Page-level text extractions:
◆ ◆ ◆ ◆ ◆ ◆ ◆
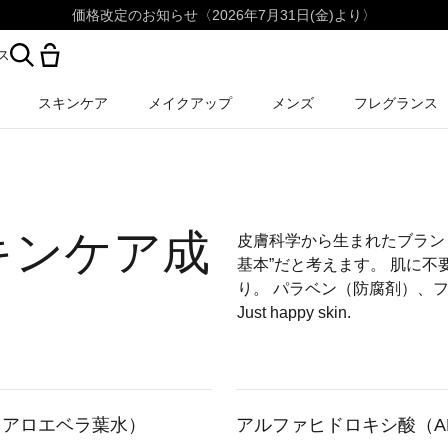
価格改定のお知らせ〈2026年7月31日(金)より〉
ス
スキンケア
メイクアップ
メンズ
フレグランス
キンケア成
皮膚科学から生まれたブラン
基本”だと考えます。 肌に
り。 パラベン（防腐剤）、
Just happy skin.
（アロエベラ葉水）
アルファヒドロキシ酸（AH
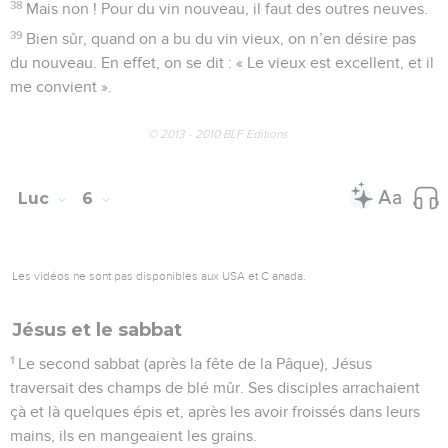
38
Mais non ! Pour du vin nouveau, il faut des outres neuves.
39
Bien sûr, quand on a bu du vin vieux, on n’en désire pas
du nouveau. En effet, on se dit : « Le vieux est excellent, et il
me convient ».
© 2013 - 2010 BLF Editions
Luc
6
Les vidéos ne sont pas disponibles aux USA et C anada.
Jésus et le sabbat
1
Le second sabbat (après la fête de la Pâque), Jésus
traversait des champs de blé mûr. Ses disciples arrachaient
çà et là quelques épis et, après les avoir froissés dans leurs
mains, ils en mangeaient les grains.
◆ ◆ ◆ ◆ ◆ ◆ ◆
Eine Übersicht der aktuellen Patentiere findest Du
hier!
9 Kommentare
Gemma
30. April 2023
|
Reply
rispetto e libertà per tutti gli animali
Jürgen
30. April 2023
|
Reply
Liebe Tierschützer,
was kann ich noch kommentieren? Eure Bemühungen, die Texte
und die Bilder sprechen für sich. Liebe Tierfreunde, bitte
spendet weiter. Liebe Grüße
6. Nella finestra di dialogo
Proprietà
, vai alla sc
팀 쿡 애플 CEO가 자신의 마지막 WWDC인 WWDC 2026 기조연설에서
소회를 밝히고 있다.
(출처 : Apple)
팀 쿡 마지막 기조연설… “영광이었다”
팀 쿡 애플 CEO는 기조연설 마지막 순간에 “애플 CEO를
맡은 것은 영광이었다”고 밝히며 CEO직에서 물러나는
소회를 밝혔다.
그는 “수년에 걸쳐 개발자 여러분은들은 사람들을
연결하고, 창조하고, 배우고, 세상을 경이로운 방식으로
◆ ◆ ◆ ◆ ◆ ◆ ◆
* [Exercise prompt]:
Reproduce only the listing lines between the line holding "価格改定のお知らせ〈2026年7月31日(金)より〉" and the line holding "アルファヒドロキシ酸（AH", inclusive, substituting "ヘアケア" for "フレグランス" and keeping everything else unchanged.

* [Answer section]:
価格改定のお知らせ〈2026年7月31日(金)より〉
ス
スキンケア
メイクアップ
メンズ
ヘアケア
キンケア成
皮膚科学から生まれたブラン
基本”だと考えます。 肌に
り。 パラベン（防腐剤）、
Just happy skin.
（アロエベラ葉水）
アルファヒドロキシ酸（AH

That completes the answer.